Plus précisément, le discours sur la transparence devrait être plus précis et lié à des mécanismes garantissant la communication transparente et rapide des informations relatives aux épidémies, aux données épidémiologiques, au financement et à la tarification des produits de riposte aux pandémies. La Convention INB ne devrait pas se contenter de « promouvoir et d’encourager la transparence », elle devrait la garantir. La solidarité et le financement sont essentiels, mais ne devraient pas être les seuls mécanismes utilisés pour promouvoir la transparence des communications.

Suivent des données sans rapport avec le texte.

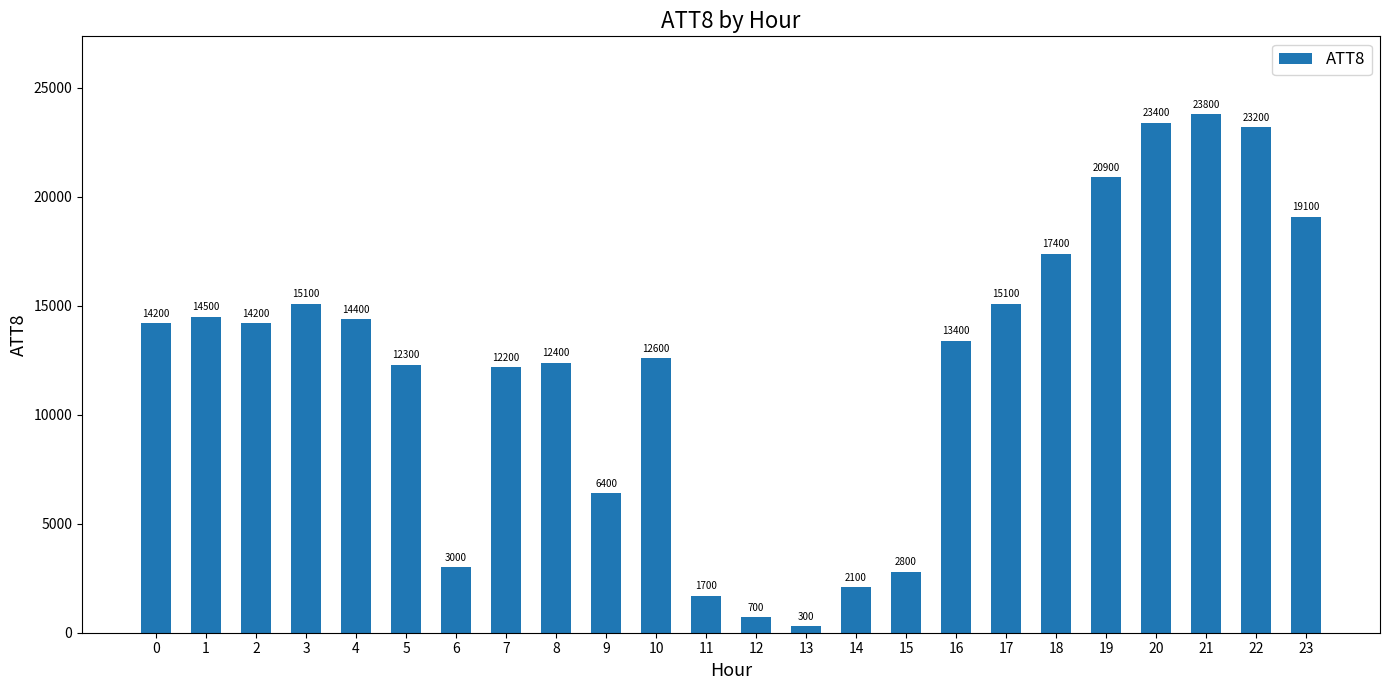

Which has a higher value, 5 or 22?

22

Par ailleurs, un organe indépendant de suivi, de vérification et d’évaluation est essentiel pour garantir la responsabilité et la transparence. Nous recommandons un organe de contrôle technique impartial, incluant des acteurs non étatiques et indépendant de l’OMS. Si la Convention ne prévoit pas de formulation précise concernant les mécanismes de contrôle, leur mise en œuvre ne sera pas garantie. Il serait erroné de reporter cette question à une décision ultérieure de la COP après mai 2024.

Nous exhortons les États membres et l'INB à prendre en considération et à inclure nos recommandations ci-dessus dans le projet zéro et à commencer par intégrer immédiatement les acteurs non étatiques dans les discussions, les négociations et la prise de décision de cette Convention/Accord PPPR.